Why I’m not including a section on Trello/Asana/Github. Everyone has an opinion on Trello/Asana/Github. Your opinion may be correct. It may be ridiculous. Either way, you already know about it and if you don’t see this.
Expense Reporting
Let the robots log expenses.
Nothing screws up team dynamics more than payroll and expenses. Seriously. People are regularly fired over expenses, or employees walk away with serious misgivings. Companies regularly misstate their accounts because someone had 15–100k in expenses they hadn’t submitted yet. People are reluctant to put things on credit cards and slowing down product development because they feel they always forget to log the receipt.
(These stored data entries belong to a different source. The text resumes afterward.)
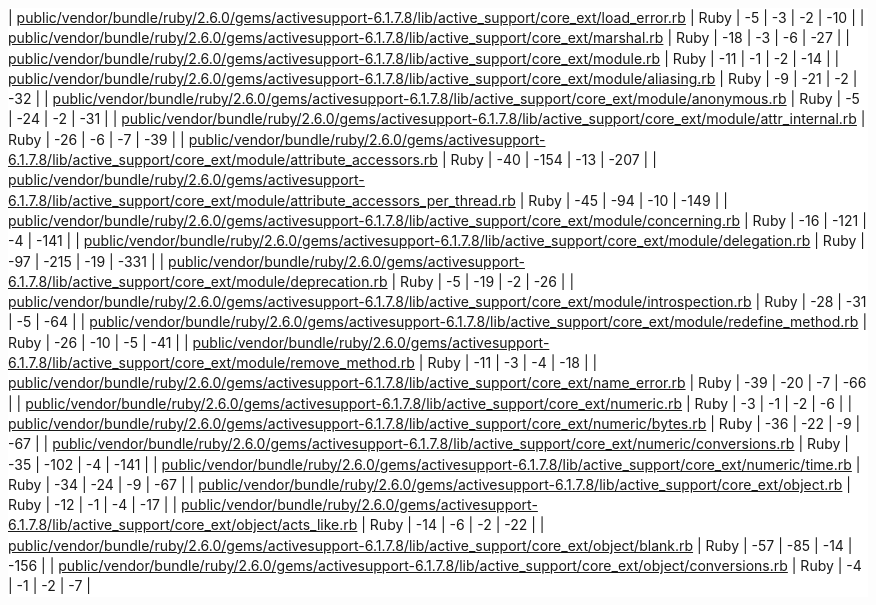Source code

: | [public/vendor/bundle/ruby/2.6.0/gems/activesupport-6.1.7.8/lib/active_support/core_ext/load_error.rb](/public/vendor/bundle/ruby/2.6.0/gems/activesupport-6.1.7.8/lib/active_support/core_ext/load_error.rb) | Ruby | -5 | -3 | -2 | -10 |
| [public/vendor/bundle/ruby/2.6.0/gems/activesupport-6.1.7.8/lib/active_support/core_ext/marshal.rb](/public/vendor/bundle/ruby/2.6.0/gems/activesupport-6.1.7.8/lib/active_support/core_ext/marshal.rb) | Ruby | -18 | -3 | -6 | -27 |
| [public/vendor/bundle/ruby/2.6.0/gems/activesupport-6.1.7.8/lib/active_support/core_ext/module.rb](/public/vendor/bundle/ruby/2.6.0/gems/activesupport-6.1.7.8/lib/active_support/core_ext/module.rb) | Ruby | -11 | -1 | -2 | -14 |
| [public/vendor/bundle/ruby/2.6.0/gems/activesupport-6.1.7.8/lib/active_support/core_ext/module/aliasing.rb](/public/vendor/bundle/ruby/2.6.0/gems/activesupport-6.1.7.8/lib/active_support/core_ext/module/aliasing.rb) | Ruby | -9 | -21 | -2 | -32 |
| [public/vendor/bundle/ruby/2.6.0/gems/activesupport-6.1.7.8/lib/active_support/core_ext/module/anonymous.rb](/public/vendor/bundle/ruby/2.6.0/gems/activesupport-6.1.7.8/lib/active_support/core_ext/module/anonymous.rb) | Ruby | -5 | -24 | -2 | -31 |
| [public/vendor/bundle/ruby/2.6.0/gems/activesupport-6.1.7.8/lib/active_support/core_ext/module/attr_internal.rb](/public/vendor/bundle/ruby/2.6.0/gems/activesupport-6.1.7.8/lib/active_support/core_ext/module/attr_internal.rb) | Ruby | -26 | -6 | -7 | -39 |
| [public/vendor/bundle/ruby/2.6.0/gems/activesupport-6.1.7.8/lib/active_support/core_ext/module/attribute_accessors.rb](/public/vendor/bundle/ruby/2.6.0/gems/activesupport-6.1.7.8/lib/active_support/core_ext/module/attribute_accessors.rb) | Ruby | -40 | -154 | -13 | -207 |
| [public/vendor/bundle/ruby/2.6.0/gems/activesupport-6.1.7.8/lib/active_support/core_ext/module/attribute_accessors_per_thread.rb](/public/vendor/bundle/ruby/2.6.0/gems/activesupport-6.1.7.8/lib/active_support/core_ext/module/attribute_accessors_per_thread.rb) | Ruby | -45 | -94 | -10 | -149 |
| [public/vendor/bundle/ruby/2.6.0/gems/activesupport-6.1.7.8/lib/active_support/core_ext/module/concerning.rb](/public/vendor/bundle/ruby/2.6.0/gems/activesupport-6.1.7.8/lib/active_support/core_ext/module/concerning.rb) | Ruby | -16 | -121 | -4 | -141 |
| [public/vendor/bundle/ruby/2.6.0/gems/activesupport-6.1.7.8/lib/active_support/core_ext/module/delegation.rb](/public/vendor/bundle/ruby/2.6.0/gems/activesupport-6.1.7.8/lib/active_support/core_ext/module/delegation.rb) | Ruby | -97 | -215 | -19 | -331 |
| [public/vendor/bundle/ruby/2.6.0/gems/activesupport-6.1.7.8/lib/active_support/core_ext/module/deprecation.rb](/public/vendor/bundle/ruby/2.6.0/gems/activesupport-6.1.7.8/lib/active_support/core_ext/module/deprecation.rb) | Ruby | -5 | -19 | -2 | -26 |
| [public/vendor/bundle/ruby/2.6.0/gems/activesupport-6.1.7.8/lib/active_support/core_ext/module/introspection.rb](/public/vendor/bundle/ruby/2.6.0/gems/activesupport-6.1.7.8/lib/active_support/core_ext/module/introspection.rb) | Ruby | -28 | -31 | -5 | -64 |
| [public/vendor/bundle/ruby/2.6.0/gems/activesupport-6.1.7.8/lib/active_support/core_ext/module/redefine_method.rb](/public/vendor/bundle/ruby/2.6.0/gems/activesupport-6.1.7.8/lib/active_support/core_ext/module/redefine_method.rb) | Ruby | -26 | -10 | -5 | -41 |
| [public/vendor/bundle/ruby/2.6.0/gems/activesupport-6.1.7.8/lib/active_support/core_ext/module/remove_method.rb](/public/vendor/bundle/ruby/2.6.0/gems/activesupport-6.1.7.8/lib/active_support/core_ext/module/remove_method.rb) | Ruby | -11 | -3 | -4 | -18 |
| [public/vendor/bundle/ruby/2.6.0/gems/activesupport-6.1.7.8/lib/active_support/core_ext/name_error.rb](/public/vendor/bundle/ruby/2.6.0/gems/activesupport-6.1.7.8/lib/active_support/core_ext/name_error.rb) | Ruby | -39 | -20 | -7 | -66 |
| [public/vendor/bundle/ruby/2.6.0/gems/activesupport-6.1.7.8/lib/active_support/core_ext/numeric.rb](/public/vendor/bundle/ruby/2.6.0/gems/activesupport-6.1.7.8/lib/active_support/core_ext/numeric.rb) | Ruby | -3 | -1 | -2 | -6 |
| [public/vendor/bundle/ruby/2.6.0/gems/activesupport-6.1.7.8/lib/active_support/core_ext/numeric/bytes.rb](/public/vendor/bundle/ruby/2.6.0/gems/activesupport-6.1.7.8/lib/active_support/core_ext/numeric/bytes.rb) | Ruby | -36 | -22 | -9 | -67 |
| [public/vendor/bundle/ruby/2.6.0/gems/activesupport-6.1.7.8/lib/active_support/core_ext/numeric/conversions.rb](/public/vendor/bundle/ruby/2.6.0/gems/activesupport-6.1.7.8/lib/active_support/core_ext/numeric/conversions.rb) | Ruby | -35 | -102 | -4 | -141 |
| [public/vendor/bundle/ruby/2.6.0/gems/activesupport-6.1.7.8/lib/active_support/core_ext/numeric/time.rb](/public/vendor/bundle/ruby/2.6.0/gems/activesupport-6.1.7.8/lib/active_support/core_ext/numeric/time.rb) | Ruby | -34 | -24 | -9 | -67 |
| [public/vendor/bundle/ruby/2.6.0/gems/activesupport-6.1.7.8/lib/active_support/core_ext/object.rb](/public/vendor/bundle/ruby/2.6.0/gems/activesupport-6.1.7.8/lib/active_support/core_ext/object.rb) | Ruby | -12 | -1 | -4 | -17 |
| [public/vendor/bundle/ruby/2.6.0/gems/activesupport-6.1.7.8/lib/active_support/core_ext/object/acts_like.rb](/public/vendor/bundle/ruby/2.6.0/gems/activesupport-6.1.7.8/lib/active_support/core_ext/object/acts_like.rb) | Ruby | -14 | -6 | -2 | -22 |
| [public/vendor/bundle/ruby/2.6.0/gems/activesupport-6.1.7.8/lib/active_support/core_ext/object/blank.rb](/public/vendor/bundle/ruby/2.6.0/gems/activesupport-6.1.7.8/lib/active_support/core_ext/object/blank.rb) | Ruby | -57 | -85 | -14 | -156 |
| [public/vendor/bundle/ruby/2.6.0/gems/activesupport-6.1.7.8/lib/active_support/core_ext/object/conversions.rb](/public/vendor/bundle/ruby/2.6.0/gems/activesupport-6.1.7.8/lib/active_support/core_ext/object/conversions.rb) | Ruby | -4 | -1 | -2 | -7 |
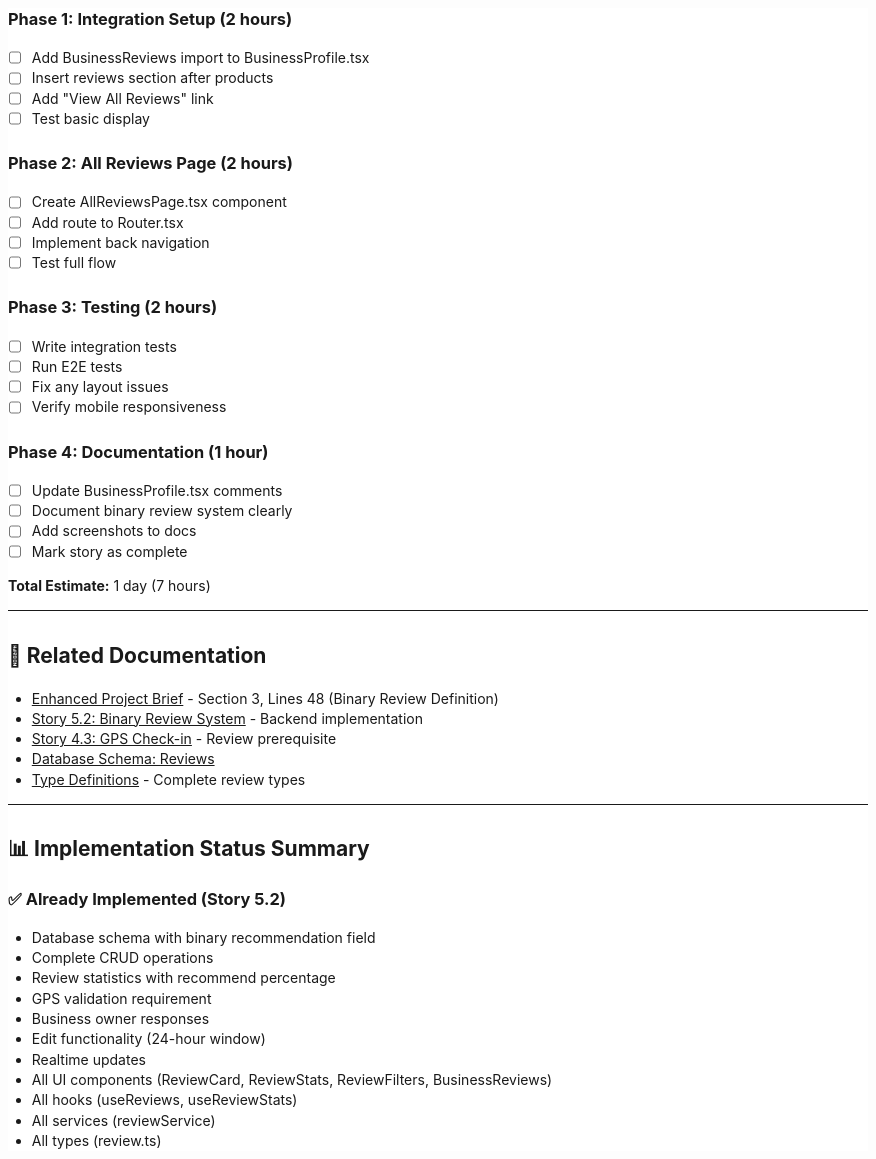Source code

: ### Phase 1: Integration Setup (2 hours)
- [ ] Add BusinessReviews import to BusinessProfile.tsx
- [ ] Insert reviews section after products
- [ ] Add "View All Reviews" link
- [ ] Test basic display

### Phase 2: All Reviews Page (2 hours)
- [ ] Create AllReviewsPage.tsx component
- [ ] Add route to Router.tsx
- [ ] Implement back navigation
- [ ] Test full flow

### Phase 3: Testing (2 hours)
- [ ] Write integration tests
- [ ] Run E2E tests
- [ ] Fix any layout issues
- [ ] Verify mobile responsiveness

### Phase 4: Documentation (1 hour)
- [ ] Update BusinessProfile.tsx comments
- [ ] Document binary review system clearly
- [ ] Add screenshots to docs
- [ ] Mark story as complete

**Total Estimate:** 1 day (7 hours)

---

## 🔗 Related Documentation

- [Enhanced Project Brief](../guides/SynC_Enhanced_Project_Brief_v2.md) - Section 3, Lines 48 (Binary Review Definition)
- [Story 5.2: Binary Review System](./STORY_5.2_Binary_Review_System.md) - Backend implementation
- [Story 4.3: GPS Check-in](./STORY_4.3_GPS_Checkin.md) - Review prerequisite
- [Database Schema: Reviews](../database/schema_reviews.md)
- [Type Definitions](../../src/types/review.ts) - Complete review types

---

## 📊 Implementation Status Summary

### ✅ Already Implemented (Story 5.2)
- Database schema with binary recommendation field
- Complete CRUD operations
- Review statistics with recommend percentage
- GPS validation requirement
- Business owner responses
- Edit functionality (24-hour window)
- Realtime updates
- All UI components (ReviewCard, ReviewStats, ReviewFilters, BusinessReviews)
- All hooks (useReviews, useReviewStats)
- All services (reviewService)
- All types (review.ts)
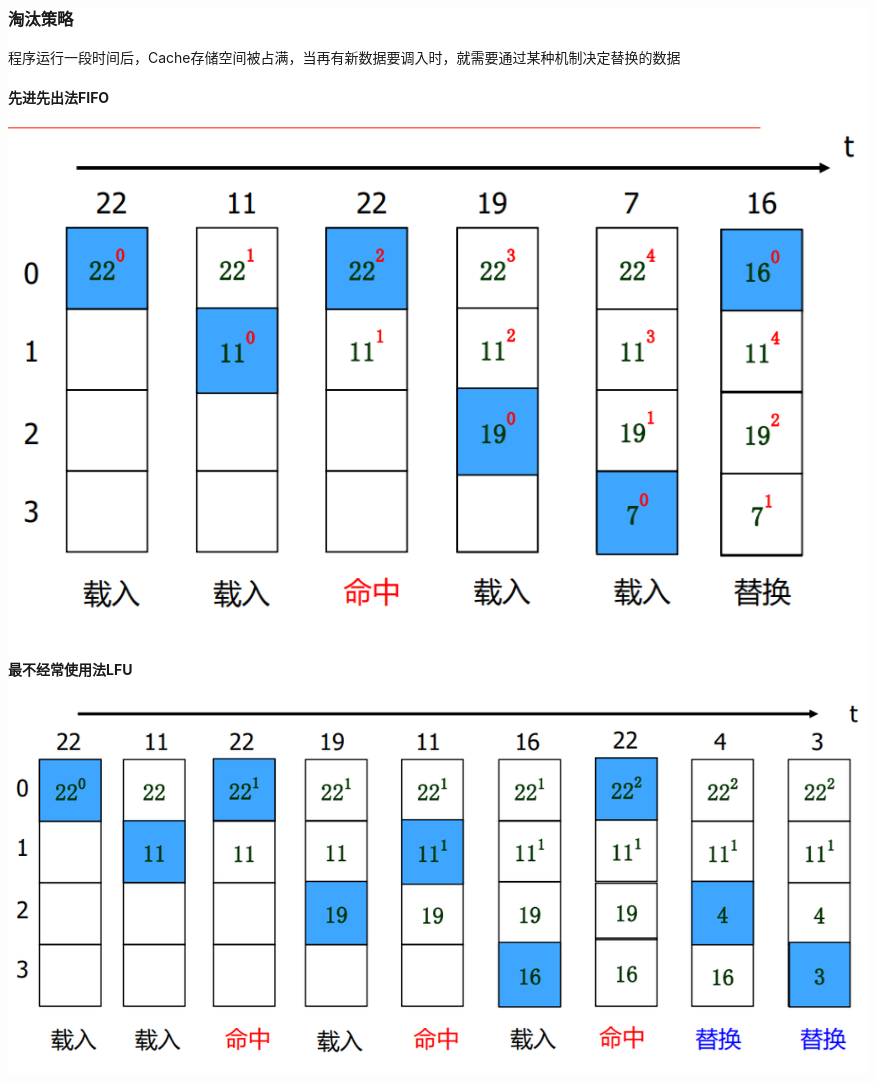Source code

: ### 淘汰策略

程序运行一段时间后，Cache存储空间被占满，当再有新数据要调入时，就需要通过某种机制决定替换的数据

#### 先进先出法FIFO

![批注 2020-02-08 191721](/assets/批注%202020-02-08%20191721.png)

#### 最不经常使用法LFU

![批注 2020-02-08 191910](/assets/批注%202020-02-08%20191910.png)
Our favorite expense software is no longer (they were too good). Your options for photographing the receipt and turning the data entry into ‘not my problem’ are: Expensify and a few others detailed in a Quora post here. Make sure it maps to Quickbooks expense categories or your chosen accounting software. There’s far fewer friction points.
You need Quickbooks.
If you raise from venture capital you will at some point get asked for 3 months of financials in the due diligence process. We use Quickbooks. So does nearly everyone else on the planet it seems (although there are alternatives). Keep your accounting costs low by using Quickbooks and use it to track a budget versus actual.
Consider an accountant. If you struggle with your personal taxes then you need a business accountant. They will keep your books “clean” and at least semi-standard so you check the box in diligence. Also, if you have budget you can create an invoices@companyname.com like we did and have contractors send all invoices to the accountant to be paid by wire on the 1st and 15th.
Pay people on time. Trust is just like a bank account, earn a balance by doing simple things on time. Like us, you’re a startup, you’ll need that trust in the bank at some point. You’re already going to be very different than most businesses.
Documents Signature Service. We use DocuSign.
Remember what I mentioned earlier about friction points? Printing, signing, scanning, and attaching are four physical steps. DocuSign is usually about three digital ones. We make it dead simple for investors, employees, and customers to sign things. We believe this increases success.
Bonus — all your signed documents are in one place for when diligence starts. We suggest picking one service and sticking with it. You will be tempted to churn the 30 day trials from DocuSign, HelloSign, and SendDoc. Don’t. If you do that, you’ll then have to piece all the docs together from each platform later. This isn’t doing more faster. This is rework.
Competitors that are also loved: Zoho Docs. For due diligence docs. Like DocuSign but it keeps track of who accesses your shared folder and when. The con is that the recipients need to register as well.
File Sharing
Put stuff in one place.
We TRY to put stuff in one place and keep it organized. If you succeed in doing this, tell us how. Google drive is awesome for internal docs and sheets, large files, etc.
Pro tip: use numbering first in a file name to order folders and keep the order constant. i.e. 100Finance, 200Sales, 300HR etc. You’ll be amazed at how much faster your file access will be due to location memory.
We hope you don’t have to struggle through what we did setting this up. We hope you can now Do More Faster.